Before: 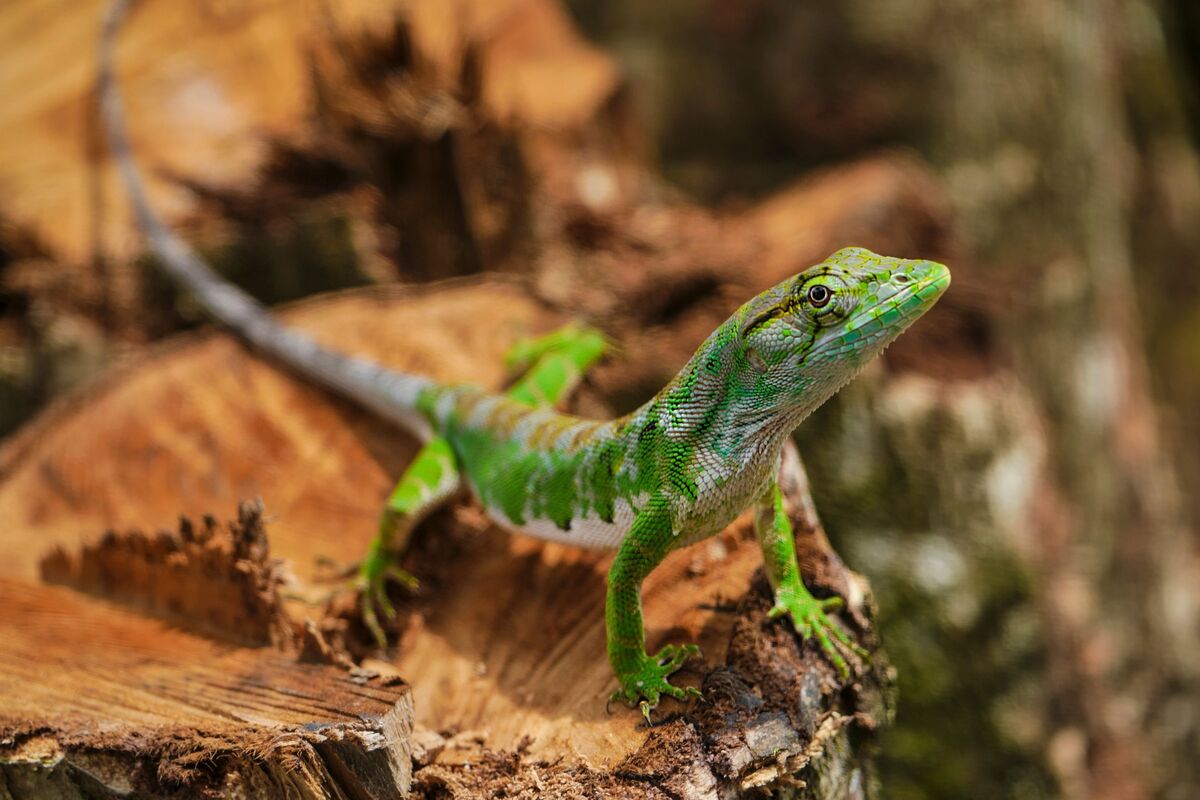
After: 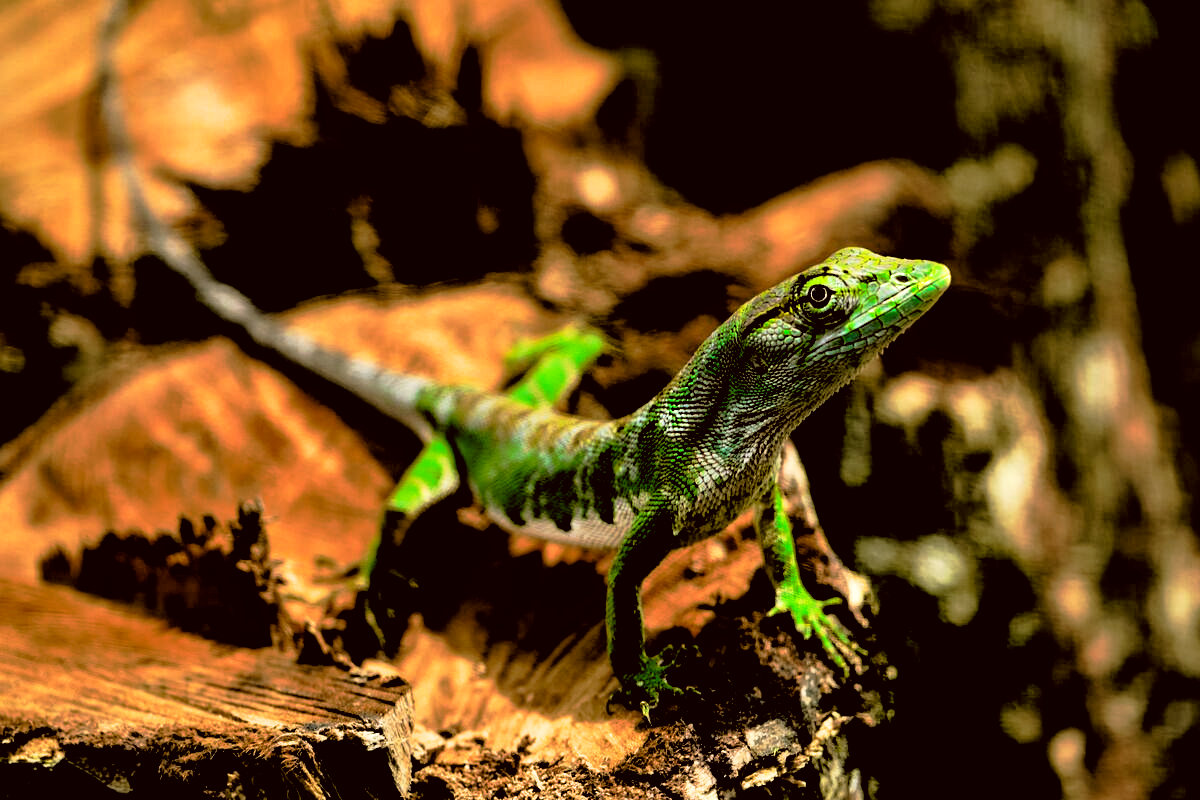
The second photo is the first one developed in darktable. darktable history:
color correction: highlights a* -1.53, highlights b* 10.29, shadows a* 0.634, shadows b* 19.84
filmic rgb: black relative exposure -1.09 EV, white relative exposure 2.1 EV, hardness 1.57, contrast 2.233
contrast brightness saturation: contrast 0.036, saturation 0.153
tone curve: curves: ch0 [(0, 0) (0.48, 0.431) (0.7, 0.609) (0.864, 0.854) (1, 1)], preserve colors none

____________

- What the task asks:
Turn every line of the listing above into a JSON list of strings, one string per line with blank lines omitted, and leave the pictures out.

- Result of the task:
[
  "Before: ",
  "After: ",
  "The second photo is the first one developed in darktable. darktable history:",
  "color correction: highlights a* -1.53, highlights b* 10.29, shadows a* 0.634, shadows b* 19.84",
  "filmic rgb: black relative exposure -1.09 EV, white relative exposure 2.1 EV, hardness 1.57, contrast 2.233",
  "contrast brightness saturation: contrast 0.036, saturation 0.153",
  "tone curve: curves: ch0 [(0, 0) (0.48, 0.431) (0.7, 0.609) (0.864, 0.854) (1, 1)], preserve colors none"
]